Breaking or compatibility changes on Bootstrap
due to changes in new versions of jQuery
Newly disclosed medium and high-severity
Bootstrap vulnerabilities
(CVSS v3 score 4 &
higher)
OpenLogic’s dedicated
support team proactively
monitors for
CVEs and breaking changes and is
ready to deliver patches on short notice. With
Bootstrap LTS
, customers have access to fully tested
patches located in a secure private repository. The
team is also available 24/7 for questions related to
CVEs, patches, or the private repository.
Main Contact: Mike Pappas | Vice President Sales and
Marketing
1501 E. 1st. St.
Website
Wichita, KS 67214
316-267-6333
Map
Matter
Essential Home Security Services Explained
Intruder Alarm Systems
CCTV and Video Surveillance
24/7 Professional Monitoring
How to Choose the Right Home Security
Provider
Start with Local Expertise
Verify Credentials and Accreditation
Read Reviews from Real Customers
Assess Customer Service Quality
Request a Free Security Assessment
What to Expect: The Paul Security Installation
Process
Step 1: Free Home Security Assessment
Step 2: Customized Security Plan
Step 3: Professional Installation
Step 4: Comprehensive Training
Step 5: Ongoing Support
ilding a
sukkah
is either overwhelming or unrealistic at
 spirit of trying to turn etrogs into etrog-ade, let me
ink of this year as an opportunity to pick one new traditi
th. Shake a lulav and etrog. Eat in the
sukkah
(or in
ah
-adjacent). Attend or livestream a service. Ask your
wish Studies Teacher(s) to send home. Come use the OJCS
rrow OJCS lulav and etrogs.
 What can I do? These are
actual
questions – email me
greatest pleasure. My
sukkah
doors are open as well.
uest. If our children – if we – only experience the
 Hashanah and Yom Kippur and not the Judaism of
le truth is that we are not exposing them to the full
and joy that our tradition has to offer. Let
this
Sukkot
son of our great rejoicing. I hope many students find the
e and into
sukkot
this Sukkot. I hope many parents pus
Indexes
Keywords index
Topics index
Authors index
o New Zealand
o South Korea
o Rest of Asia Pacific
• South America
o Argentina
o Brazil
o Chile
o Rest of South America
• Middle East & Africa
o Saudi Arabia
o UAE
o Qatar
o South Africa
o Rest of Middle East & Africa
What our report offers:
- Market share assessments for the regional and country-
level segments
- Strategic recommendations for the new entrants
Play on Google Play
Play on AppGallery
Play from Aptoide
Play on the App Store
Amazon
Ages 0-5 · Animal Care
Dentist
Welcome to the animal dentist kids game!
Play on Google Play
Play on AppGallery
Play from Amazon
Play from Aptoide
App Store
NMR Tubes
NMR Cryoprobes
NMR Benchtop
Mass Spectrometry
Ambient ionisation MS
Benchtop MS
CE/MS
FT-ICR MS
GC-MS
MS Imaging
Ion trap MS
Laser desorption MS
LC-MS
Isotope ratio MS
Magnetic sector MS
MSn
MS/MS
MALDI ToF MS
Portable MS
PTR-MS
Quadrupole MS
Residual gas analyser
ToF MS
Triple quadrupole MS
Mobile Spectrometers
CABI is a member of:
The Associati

◆ **WHAT IS NEEDED**
Can you give the part of the items that opens at their start and closes with the line containing "CVEs and breaking changes and is" as a Markdown table, with a Row column holding the row number and a Line column holding the line, and blank lines left out?

◆ **EXERCISE RESULT**
| Row | Line |
|---|---|
| 1 | Breaking or compatibility changes on Bootstrap |
| 2 | due to changes in new versions of jQuery |
| 3 | Newly disclosed medium and high-severity |
| 4 | Bootstrap vulnerabilities |
| 5 | (CVSS v3 score 4 & |
| 6 | higher) |
| 7 | OpenLogic’s dedicated |
| 8 | support team proactively |
| 9 | monitors for |
| 10 | CVEs and breaking changes and is |